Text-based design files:
____________
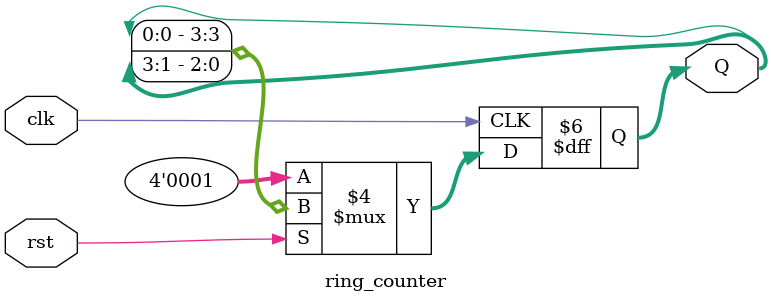
<source format=v>
module ring_counter(clk,rst,Q);
  input clk,rst;
  parameter width =4;
  output reg [width-1:0]Q;
  always@(posedge clk)
    begin
      if (~rst) 
        Q[width-1:0]=1;
      else
        Q[width-1:0] = {(Q[0]),Q[width-1:1]};
      
    end

endmodule

</source>
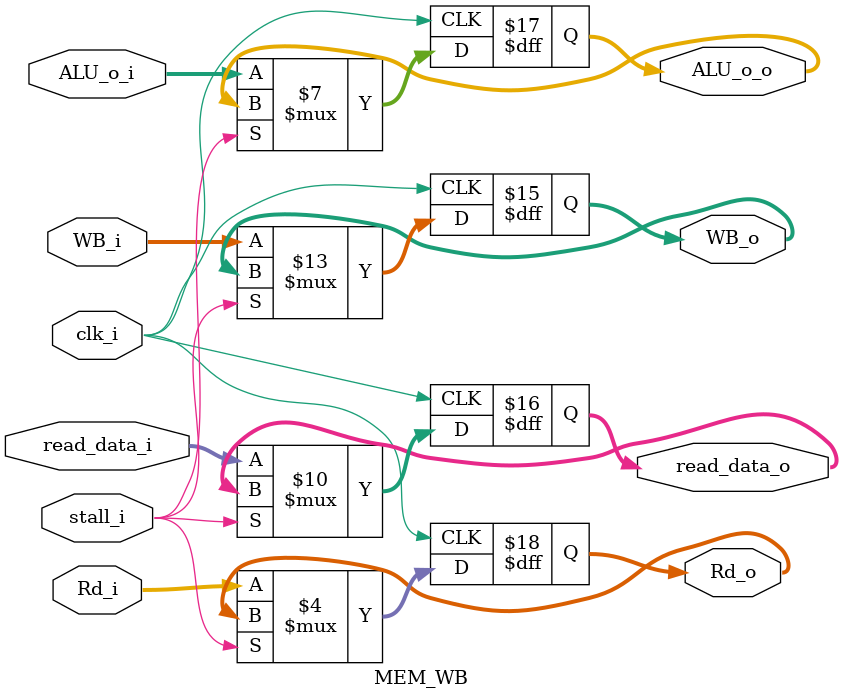
<source format=v>
module MEM_WB
(
	clk_i,
	WB_i,
	read_data_i, ALU_o_i,
	Rd_i,

	WB_o,
	read_data_o, ALU_o_o,
	Rd_o,
	stall_i
);

input clk_i;
input [1:0] WB_i;
input [31:0] read_data_i, ALU_o_i;
input [4:0] Rd_i;
input stall_i;

output reg [1:0] WB_o;
output reg [31:0] read_data_o, ALU_o_o;
output reg [4:0] Rd_o;

always @(posedge clk_i) begin
	if(stall_i == 1'b1) begin
	end
	else begin
		WB_o<=WB_i;
		Rd_o<=Rd_i;
		read_data_o <= read_data_i;
		ALU_o_o<=ALU_o_i;
	end
end

endmodule

</source>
____________
> [Problem details] List every line above containing the word "output".

> [Written answer]
  output reg [width-1:0]Q;
output reg [1:0] WB_o;
output reg [31:0] read_data_o, ALU_o_o;
output reg [4:0] Rd_o;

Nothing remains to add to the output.